Beto Preciado el mágnifico subalterno mexicano se llevó y toreó a uno de los becerros lidiados a una mano, como hacía años no se veía en nuestro coso. Después del toreo del excelente peón se acabó la parte sería de la corrida y apareció el cachondeo. La plaza tenía un rico sabor a canela por el sol de picardía que derramaba la torera madrileña de rodete bajo, caderas en vaivén furioso cual bote en resaca, ceñidas en la taleguilla ovispo y oro, milagro de andadura. Hay algo de voluptuoso en el caminar por el ruedo de Cristina Sánches en el que mueve las caderas con la altivez de suave tono. Ha traído a las plazas la primera torera, ese toque de frescura por venir tocada por la centella de la gracia rapalojera y el rayo de su chispeante imaginación expresada en el curverío de su cuerpo.
Es la rubia madrileña una sátira suelta, un rejuego que anda a sacos con su faja roja y traje de luces de culera apretada y la chaquetilla cárcel del tetamen rebosante tan bello. Cuando destoreaba a los becerritos de Lebrija lidiados la tarde de ayer, era capaz de poner verde a la luna con su voluptuosidad a pesar del miedo que se le notaba, y encender el sol en la santa indignación de la palidez de su piel y labios nacarados. La línea blanca y burlona de sus requiebros dejaba resbalar el salero de sus barrios madrileños.
Lentamente en el ruedo se desvanecía la publicidad que a lo largo de dos temporadas le dio fama a la torera que ya ni con los becerros puede.
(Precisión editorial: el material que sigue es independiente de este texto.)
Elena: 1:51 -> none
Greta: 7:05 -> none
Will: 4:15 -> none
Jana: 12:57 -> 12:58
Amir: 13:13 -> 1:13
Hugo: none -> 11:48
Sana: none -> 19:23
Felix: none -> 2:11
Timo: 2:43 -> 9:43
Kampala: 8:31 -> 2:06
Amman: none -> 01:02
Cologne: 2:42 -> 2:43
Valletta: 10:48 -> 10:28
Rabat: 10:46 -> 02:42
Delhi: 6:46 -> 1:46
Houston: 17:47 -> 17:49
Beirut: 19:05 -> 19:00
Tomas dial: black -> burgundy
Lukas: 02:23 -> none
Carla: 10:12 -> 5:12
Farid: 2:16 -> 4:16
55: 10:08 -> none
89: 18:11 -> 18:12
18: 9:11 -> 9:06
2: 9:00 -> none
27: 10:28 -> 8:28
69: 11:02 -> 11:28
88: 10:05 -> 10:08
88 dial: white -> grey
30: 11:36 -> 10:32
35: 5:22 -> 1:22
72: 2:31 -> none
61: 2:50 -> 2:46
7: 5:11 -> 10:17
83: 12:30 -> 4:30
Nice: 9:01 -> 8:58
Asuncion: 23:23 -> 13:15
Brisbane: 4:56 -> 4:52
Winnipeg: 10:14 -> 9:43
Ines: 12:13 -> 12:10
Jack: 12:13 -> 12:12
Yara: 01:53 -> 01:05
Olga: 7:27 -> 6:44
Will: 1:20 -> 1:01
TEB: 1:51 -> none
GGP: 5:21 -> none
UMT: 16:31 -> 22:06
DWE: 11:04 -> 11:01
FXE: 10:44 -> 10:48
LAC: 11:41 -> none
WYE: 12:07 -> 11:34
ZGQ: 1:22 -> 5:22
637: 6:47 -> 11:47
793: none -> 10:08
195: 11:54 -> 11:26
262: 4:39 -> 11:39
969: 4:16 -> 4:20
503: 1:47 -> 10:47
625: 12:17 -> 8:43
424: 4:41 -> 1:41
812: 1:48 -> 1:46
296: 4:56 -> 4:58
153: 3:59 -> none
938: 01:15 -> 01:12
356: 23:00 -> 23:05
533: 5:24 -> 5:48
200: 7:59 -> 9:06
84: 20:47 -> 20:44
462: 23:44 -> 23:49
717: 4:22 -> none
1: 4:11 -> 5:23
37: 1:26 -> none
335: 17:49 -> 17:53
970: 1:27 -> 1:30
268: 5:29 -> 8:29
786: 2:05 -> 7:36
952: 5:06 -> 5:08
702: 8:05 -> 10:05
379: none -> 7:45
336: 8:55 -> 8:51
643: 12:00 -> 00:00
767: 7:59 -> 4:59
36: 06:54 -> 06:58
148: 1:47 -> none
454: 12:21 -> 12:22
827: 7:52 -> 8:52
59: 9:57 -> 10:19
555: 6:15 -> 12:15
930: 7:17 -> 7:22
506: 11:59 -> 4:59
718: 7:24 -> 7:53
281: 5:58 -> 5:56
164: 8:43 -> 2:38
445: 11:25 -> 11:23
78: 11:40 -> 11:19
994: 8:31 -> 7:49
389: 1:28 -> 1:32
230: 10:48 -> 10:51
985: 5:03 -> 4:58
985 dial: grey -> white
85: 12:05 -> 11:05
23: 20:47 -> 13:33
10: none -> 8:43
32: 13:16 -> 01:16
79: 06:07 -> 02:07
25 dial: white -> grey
Se desencuadernaba ante la imposibilidad de someter a los chivines de risa loca a su muleta. Sólo la penetrante mirada de sus ojos mielosos mezclada con extraña armonía de un no sé qué indefinido tranquilizaba a los aficionados, a pesar de su desdeñoso ademán propio de las guapérrimas como ella. Cristina Sánchez se había colado en el mundo de los toreros sin tener con qué pretendiendo desplazarlos. Los sorprendió gracias al secreto de su fascinación. Volvió las sensualidad algo especial al crear una atmósfera de encanto a su paso. Conquistaba las plazas por lo gracioso de su zapatilleo y contoneo, así para andar por casa, promotora de la sal cosquillante picosa que retosaba en la piel y dejaba una sabrosa quemadura inquietante y deliciosa.
Se vino abajo como torera Cristina, pero se mantenía por la gracia salada de su andar pinturero y ese vaivén de caderas que trasmite a los aficionados al cantar delirante su do de pechos a los chivines porque lo que arruyó ayer fueron eso; chivines de Lebrija de risa loca. Tanto así que el público acabo gritando !rateros! amén de todo tipo de mentadas en coro al juez de plaza. Los cabales se morían de risa por eso a lo que poposamente llamaron corrida Toros. Becerritos para la guapa de las caderas vaiveneras y el hijo de Manolo Martínez, que no tiene nada que hacer en los toros, !ah! Armillita no sé si estuvo en la plaza o mando a su máscara carnavalera. Lo dicho, domingo a domingo Beto Preciado se ha vuelto el atractivo de las corridas aunque sean de novillos.